After reading that short article do this: Set the character set setting of your project to unicode. Use the windows functions directly with sSrc.getTerminatedBuffer() - the utf16 string. If you are using special (non ascii) characters then always use uncode, and not some codepaged legacy stuff that might work on some machines where the language and codepage settings are the same as on your machine. If you are writing crossplatform program then its wise to store utf8 everywhere and on windows converting the parameters to utf16 for the time of function calls and the converting back the result to utf8 for your prog if it the call returns some strings.

EDIT: Forgot to mention something: Its very important to switch your "character set" project setting to unicode because it makes sure that DrawText is actually defined to DrawTextW and not DrawTextA - same is true for every other winapi functions that work with strings.
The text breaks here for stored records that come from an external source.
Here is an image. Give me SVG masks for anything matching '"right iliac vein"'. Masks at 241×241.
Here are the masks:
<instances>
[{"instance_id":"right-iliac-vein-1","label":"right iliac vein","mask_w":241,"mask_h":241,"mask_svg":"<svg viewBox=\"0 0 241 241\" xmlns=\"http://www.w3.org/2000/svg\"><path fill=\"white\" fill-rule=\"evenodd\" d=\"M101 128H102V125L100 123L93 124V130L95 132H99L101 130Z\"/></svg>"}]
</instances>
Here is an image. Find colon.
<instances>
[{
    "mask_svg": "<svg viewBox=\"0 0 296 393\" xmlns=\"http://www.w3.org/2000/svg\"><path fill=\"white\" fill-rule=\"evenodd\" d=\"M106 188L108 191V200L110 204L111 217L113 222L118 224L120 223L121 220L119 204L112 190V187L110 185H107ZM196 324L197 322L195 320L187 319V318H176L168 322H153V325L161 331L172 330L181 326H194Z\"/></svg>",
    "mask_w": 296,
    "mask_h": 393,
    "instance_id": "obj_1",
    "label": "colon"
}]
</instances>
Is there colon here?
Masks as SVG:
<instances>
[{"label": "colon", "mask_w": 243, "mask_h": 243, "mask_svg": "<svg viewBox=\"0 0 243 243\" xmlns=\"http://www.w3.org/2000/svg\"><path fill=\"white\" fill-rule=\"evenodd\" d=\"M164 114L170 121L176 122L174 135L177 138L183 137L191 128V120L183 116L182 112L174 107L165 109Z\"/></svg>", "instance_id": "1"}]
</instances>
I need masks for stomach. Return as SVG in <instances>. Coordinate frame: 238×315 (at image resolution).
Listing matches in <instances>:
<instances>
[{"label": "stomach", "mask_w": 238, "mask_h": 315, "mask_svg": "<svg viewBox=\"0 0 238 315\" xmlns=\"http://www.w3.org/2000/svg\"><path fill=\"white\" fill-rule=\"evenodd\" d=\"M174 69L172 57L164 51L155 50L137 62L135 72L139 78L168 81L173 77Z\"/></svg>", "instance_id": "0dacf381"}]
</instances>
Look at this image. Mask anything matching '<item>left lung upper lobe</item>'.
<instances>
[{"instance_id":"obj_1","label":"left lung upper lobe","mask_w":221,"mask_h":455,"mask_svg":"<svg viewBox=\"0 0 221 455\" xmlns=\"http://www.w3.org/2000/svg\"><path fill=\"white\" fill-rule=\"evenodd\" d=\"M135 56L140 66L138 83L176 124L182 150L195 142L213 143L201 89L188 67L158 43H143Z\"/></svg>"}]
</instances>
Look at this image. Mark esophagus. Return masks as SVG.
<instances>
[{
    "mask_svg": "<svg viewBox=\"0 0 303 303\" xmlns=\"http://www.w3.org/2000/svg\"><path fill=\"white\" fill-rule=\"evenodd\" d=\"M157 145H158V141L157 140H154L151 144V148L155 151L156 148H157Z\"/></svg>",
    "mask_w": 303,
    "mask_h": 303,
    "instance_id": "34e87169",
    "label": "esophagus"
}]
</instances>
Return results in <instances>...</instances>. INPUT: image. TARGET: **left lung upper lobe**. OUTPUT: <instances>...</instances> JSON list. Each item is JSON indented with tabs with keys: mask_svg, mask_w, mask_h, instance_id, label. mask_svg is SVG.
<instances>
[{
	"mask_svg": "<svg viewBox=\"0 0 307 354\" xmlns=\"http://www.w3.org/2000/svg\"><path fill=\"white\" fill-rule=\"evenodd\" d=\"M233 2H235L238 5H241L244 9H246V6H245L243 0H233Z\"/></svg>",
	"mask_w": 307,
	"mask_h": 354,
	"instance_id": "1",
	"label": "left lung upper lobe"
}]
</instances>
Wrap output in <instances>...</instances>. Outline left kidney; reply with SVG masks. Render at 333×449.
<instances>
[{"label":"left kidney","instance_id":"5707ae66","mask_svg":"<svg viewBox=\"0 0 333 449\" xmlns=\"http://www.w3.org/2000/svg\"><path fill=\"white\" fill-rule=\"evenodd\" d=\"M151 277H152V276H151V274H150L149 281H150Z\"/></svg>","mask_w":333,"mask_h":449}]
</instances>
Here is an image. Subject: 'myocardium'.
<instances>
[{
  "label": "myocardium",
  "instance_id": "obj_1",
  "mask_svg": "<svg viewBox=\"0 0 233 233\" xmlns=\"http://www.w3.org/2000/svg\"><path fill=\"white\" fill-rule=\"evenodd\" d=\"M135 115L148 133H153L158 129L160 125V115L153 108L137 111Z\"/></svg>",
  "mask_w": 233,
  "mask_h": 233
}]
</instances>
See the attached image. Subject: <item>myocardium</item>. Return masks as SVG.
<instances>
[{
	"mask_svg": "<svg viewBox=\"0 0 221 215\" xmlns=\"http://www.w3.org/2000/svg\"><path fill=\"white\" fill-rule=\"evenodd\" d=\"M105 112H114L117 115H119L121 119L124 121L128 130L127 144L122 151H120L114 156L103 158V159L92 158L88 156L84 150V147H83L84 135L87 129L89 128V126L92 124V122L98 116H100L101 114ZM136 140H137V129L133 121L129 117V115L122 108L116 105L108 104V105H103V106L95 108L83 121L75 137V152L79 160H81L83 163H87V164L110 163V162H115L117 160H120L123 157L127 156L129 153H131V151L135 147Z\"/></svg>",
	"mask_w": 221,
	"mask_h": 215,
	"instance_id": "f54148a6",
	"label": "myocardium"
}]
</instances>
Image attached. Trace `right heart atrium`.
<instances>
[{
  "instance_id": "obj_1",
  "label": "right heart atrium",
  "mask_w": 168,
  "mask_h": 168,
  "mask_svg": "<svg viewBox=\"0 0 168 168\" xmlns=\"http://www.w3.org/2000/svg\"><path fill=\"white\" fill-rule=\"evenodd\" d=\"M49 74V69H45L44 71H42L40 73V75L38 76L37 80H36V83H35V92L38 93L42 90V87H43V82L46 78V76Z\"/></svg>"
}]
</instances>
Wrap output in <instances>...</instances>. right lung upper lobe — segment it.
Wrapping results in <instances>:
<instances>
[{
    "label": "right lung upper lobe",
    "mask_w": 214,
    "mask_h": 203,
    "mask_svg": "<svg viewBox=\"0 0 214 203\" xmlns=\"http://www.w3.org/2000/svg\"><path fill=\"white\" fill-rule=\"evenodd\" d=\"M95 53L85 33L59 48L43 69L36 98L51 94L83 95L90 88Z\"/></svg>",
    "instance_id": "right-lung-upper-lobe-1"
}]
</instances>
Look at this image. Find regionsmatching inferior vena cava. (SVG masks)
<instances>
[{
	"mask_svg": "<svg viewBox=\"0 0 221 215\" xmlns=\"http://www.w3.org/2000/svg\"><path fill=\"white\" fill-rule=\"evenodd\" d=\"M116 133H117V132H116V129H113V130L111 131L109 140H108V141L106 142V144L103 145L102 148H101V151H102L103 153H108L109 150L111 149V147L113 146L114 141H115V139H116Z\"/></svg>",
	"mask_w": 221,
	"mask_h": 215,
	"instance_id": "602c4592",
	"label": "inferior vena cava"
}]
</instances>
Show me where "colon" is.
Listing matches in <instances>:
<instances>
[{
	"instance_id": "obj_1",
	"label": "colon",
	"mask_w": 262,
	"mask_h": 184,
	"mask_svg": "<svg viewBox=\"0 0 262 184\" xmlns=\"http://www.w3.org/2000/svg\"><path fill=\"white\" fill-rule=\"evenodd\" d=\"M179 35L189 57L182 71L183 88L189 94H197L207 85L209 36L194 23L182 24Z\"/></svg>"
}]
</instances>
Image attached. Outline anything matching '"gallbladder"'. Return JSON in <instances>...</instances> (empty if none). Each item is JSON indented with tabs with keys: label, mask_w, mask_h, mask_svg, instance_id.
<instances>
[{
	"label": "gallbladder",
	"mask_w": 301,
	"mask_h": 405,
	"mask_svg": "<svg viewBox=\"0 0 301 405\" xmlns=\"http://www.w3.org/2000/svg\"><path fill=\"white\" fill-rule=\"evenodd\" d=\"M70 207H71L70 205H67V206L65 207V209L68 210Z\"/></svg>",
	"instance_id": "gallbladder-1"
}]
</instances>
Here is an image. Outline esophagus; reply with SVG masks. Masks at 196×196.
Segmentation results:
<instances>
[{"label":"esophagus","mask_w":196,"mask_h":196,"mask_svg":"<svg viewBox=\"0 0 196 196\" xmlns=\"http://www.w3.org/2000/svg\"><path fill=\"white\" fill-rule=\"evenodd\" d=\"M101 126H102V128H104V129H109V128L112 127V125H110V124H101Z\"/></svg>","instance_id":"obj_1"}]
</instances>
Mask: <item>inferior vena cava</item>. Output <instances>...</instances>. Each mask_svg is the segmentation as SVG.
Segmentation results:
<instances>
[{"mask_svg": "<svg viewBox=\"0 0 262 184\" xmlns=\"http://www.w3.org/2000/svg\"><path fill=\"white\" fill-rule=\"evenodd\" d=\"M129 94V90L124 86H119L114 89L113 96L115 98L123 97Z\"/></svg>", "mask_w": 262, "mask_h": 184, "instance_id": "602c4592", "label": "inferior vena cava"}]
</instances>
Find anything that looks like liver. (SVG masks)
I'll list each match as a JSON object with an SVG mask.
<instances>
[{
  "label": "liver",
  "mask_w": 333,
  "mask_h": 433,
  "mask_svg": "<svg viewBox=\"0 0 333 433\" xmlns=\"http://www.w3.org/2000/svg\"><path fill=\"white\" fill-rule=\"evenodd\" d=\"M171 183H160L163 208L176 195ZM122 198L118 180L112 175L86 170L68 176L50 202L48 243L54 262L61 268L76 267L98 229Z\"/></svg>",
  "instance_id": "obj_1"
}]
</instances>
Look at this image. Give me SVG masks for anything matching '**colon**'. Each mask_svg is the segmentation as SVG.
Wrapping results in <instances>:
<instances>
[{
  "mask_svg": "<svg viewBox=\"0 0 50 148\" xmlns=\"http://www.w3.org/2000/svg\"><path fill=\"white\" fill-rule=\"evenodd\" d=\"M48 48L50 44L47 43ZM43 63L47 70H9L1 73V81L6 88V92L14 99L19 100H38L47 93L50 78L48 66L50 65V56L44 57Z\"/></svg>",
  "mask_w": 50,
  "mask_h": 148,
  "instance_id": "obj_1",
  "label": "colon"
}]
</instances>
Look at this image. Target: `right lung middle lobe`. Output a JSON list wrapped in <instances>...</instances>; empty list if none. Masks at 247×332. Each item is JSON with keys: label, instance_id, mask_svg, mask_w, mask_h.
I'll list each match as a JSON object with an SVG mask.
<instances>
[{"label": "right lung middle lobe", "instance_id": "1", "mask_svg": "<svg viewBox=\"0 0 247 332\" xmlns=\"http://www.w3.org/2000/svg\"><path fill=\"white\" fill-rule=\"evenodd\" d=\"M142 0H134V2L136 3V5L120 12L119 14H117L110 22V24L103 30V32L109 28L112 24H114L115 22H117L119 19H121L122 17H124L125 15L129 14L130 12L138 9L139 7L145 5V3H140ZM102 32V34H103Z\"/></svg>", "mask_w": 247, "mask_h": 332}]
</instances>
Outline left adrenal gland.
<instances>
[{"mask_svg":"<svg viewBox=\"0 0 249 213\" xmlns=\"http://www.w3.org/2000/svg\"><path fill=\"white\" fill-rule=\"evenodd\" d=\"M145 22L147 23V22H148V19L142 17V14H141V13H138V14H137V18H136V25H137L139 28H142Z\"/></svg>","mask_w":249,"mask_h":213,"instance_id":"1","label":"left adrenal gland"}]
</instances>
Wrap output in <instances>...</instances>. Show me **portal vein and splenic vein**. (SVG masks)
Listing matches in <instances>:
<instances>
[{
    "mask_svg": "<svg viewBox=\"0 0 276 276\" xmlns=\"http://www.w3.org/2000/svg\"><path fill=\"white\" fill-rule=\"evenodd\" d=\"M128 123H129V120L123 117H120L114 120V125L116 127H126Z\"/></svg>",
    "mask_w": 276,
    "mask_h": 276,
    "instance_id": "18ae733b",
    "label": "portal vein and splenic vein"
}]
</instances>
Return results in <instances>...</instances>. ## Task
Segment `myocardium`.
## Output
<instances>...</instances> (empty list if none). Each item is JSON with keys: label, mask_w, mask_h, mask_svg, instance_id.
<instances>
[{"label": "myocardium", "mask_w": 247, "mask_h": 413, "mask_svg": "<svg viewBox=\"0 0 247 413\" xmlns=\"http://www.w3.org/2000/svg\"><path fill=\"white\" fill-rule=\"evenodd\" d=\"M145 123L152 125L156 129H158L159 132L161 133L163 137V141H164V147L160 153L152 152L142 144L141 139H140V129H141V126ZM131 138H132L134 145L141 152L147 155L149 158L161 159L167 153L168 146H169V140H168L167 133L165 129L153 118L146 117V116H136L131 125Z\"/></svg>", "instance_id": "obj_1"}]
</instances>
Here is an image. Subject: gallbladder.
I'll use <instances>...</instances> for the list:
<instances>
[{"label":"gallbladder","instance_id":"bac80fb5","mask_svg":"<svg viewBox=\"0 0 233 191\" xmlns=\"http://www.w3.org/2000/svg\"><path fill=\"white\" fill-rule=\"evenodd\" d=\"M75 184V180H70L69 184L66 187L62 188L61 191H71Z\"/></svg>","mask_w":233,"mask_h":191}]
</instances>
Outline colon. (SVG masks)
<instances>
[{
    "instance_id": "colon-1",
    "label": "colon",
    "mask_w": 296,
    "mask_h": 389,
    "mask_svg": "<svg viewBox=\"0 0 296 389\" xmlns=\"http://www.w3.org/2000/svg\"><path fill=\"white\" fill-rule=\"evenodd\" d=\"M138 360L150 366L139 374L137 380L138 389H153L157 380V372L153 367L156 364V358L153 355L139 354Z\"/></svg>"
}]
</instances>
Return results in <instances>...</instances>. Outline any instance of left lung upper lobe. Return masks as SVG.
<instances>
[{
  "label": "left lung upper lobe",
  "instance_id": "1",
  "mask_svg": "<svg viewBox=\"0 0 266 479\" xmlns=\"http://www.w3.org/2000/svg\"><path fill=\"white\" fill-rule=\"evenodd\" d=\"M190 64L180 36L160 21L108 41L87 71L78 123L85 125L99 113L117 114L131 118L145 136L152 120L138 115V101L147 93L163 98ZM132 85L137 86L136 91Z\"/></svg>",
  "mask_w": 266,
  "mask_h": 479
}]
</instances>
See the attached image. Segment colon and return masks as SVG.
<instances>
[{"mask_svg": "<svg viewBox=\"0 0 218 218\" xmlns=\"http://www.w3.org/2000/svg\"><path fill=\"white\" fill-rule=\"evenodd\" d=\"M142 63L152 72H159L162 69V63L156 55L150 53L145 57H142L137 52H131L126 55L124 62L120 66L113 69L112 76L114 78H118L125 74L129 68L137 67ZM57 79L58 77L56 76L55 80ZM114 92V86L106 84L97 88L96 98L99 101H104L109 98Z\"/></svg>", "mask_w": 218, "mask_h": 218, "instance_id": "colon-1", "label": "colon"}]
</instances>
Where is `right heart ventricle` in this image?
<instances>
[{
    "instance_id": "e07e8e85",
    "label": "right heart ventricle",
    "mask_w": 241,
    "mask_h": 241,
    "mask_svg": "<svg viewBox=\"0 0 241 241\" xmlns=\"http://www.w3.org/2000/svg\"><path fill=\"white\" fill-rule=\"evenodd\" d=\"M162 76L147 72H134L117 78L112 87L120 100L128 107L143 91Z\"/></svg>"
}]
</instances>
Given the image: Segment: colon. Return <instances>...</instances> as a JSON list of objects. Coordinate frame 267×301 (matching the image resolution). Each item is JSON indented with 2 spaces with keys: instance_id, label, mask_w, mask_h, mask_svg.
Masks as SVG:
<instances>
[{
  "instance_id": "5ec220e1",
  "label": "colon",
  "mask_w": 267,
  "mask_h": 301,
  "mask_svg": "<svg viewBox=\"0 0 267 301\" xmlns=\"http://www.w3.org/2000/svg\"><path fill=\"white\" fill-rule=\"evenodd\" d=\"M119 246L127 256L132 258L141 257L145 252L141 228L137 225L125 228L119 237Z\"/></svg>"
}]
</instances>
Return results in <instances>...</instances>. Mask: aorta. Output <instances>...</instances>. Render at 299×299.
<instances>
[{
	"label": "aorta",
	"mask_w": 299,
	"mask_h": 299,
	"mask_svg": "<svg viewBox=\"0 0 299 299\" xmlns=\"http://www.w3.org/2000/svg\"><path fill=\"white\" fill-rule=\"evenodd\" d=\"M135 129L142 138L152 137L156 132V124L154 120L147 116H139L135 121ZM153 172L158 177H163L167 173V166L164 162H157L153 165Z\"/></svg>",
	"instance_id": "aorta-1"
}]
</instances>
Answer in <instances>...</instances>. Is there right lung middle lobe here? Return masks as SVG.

I'm writing this because once I left my character set project setting on Unset (ANSI) and then used some 'W' function calls directly without useing the macros that were actually defined to ansi function calls. This worked for me but one day I found myself in front of a very strange bug that took me a whole day to find: My window creation code and my message loop contained some ANSI stuff becase they used the macro versions of the functions and this bizarre mixture of ansi/unciode stuffs cause very strange bugs! Even some window messages and window message related structs are Ansi/Widechar dependent! So its 2012, forget about ansi and go ahead with unicode.
 
Share this answer
 
v2
I don't know where this function comes from but you may like to take a look at my tip: Handling simple text files in C/C++[^]. This shows how to convert using the standard Microsoft library functions, which also take account of the fact that the source and destination buffers may not be the same length.
 
Share this answer
 

This content, along with any associated source code and files, is licensed under The Code Project Open License (CPOL)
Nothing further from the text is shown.